Task statement: When you repeat the listing below, keep every word exactly and leave out each picture.

Data supplied:

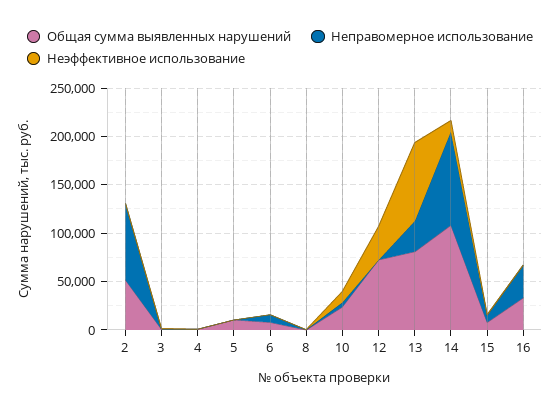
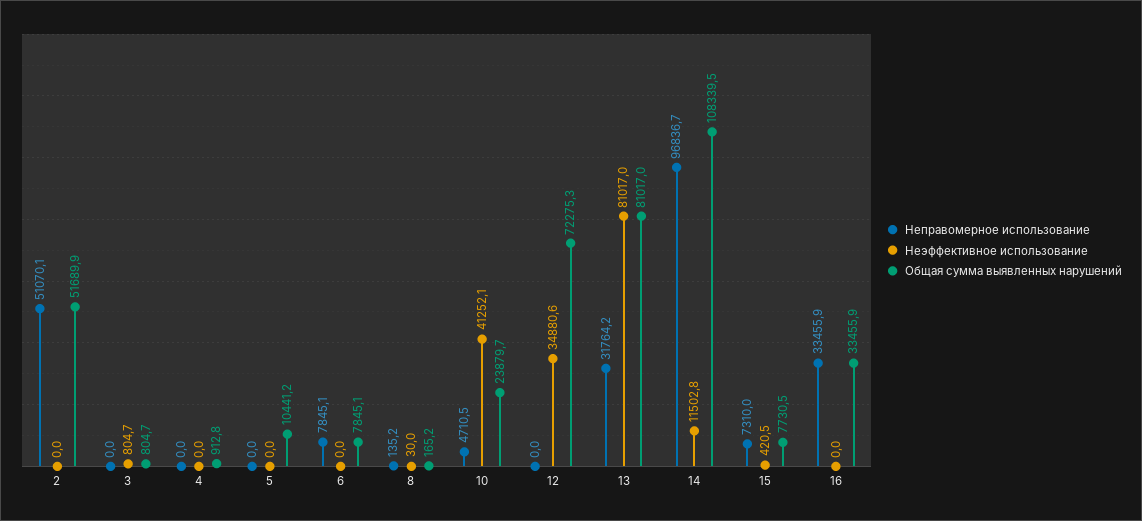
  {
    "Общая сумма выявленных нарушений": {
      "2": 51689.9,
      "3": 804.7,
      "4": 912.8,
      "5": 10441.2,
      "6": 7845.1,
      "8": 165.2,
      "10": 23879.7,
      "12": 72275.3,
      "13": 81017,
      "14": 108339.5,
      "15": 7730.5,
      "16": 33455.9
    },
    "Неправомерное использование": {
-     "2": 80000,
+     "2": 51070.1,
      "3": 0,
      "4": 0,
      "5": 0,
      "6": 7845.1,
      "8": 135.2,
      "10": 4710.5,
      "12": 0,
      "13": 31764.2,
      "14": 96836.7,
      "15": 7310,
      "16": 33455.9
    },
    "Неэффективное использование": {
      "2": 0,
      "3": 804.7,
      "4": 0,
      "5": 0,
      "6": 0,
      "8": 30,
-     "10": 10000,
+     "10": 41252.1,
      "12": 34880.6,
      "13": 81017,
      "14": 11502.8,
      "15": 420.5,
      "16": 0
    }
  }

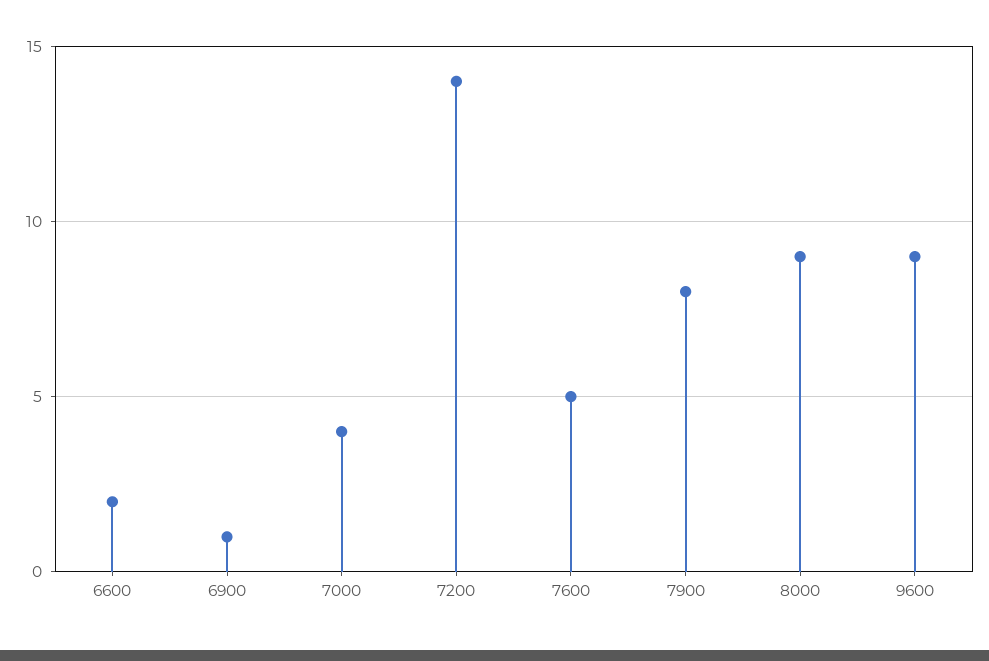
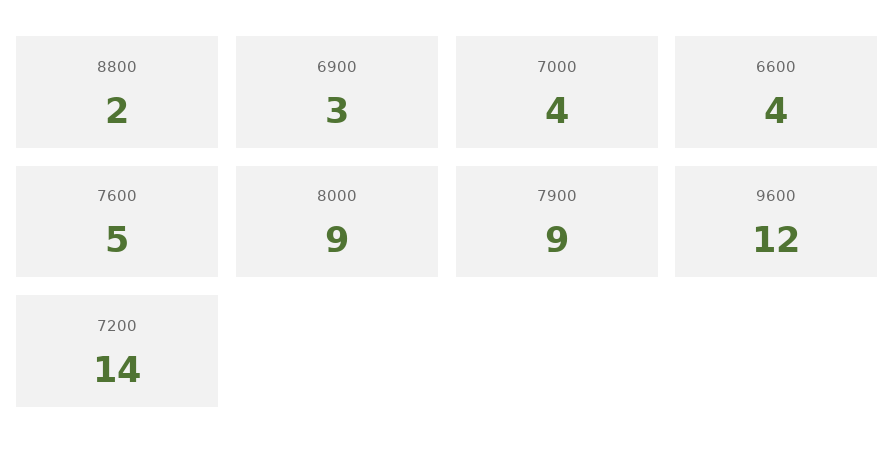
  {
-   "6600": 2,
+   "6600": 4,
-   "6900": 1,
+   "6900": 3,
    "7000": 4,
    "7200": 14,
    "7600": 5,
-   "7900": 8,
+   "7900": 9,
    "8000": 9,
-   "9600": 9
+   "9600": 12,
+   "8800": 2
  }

Reply:
  {
    "Общая сумма выявленных нарушений": {
      "2": 51689.9,
      "3": 804.7,
      "4": 912.8,
      "5": 10441.2,
      "6": 7845.1,
      "8": 165.2,
      "10": 23879.7,
      "12": 72275.3,
      "13": 81017,
      "14": 108339.5,
      "15": 7730.5,
      "16": 33455.9
    },
    "Неправомерное использование": {
-     "2": 80000,
+     "2": 51070.1,
      "3": 0,
      "4": 0,
      "5": 0,
      "6": 7845.1,
      "8": 135.2,
      "10": 4710.5,
      "12": 0,
      "13": 31764.2,
      "14": 96836.7,
      "15": 7310,
      "16": 33455.9
    },
    "Неэффективное использование": {
      "2": 0,
      "3": 804.7,
      "4": 0,
      "5": 0,
      "6": 0,
      "8": 30,
-     "10": 10000,
+     "10": 41252.1,
      "12": 34880.6,
      "13": 81017,
      "14": 11502.8,
      "15": 420.5,
      "16": 0
    }
  }

  {
-   "6600": 2,
+   "6600": 4,
-   "6900": 1,
+   "6900": 3,
    "7000": 4,
    "7200": 14,
    "7600": 5,
-   "7900": 8,
+   "7900": 9,
    "8000": 9,
-   "9600": 9
+   "9600": 12,
+   "8800": 2
  }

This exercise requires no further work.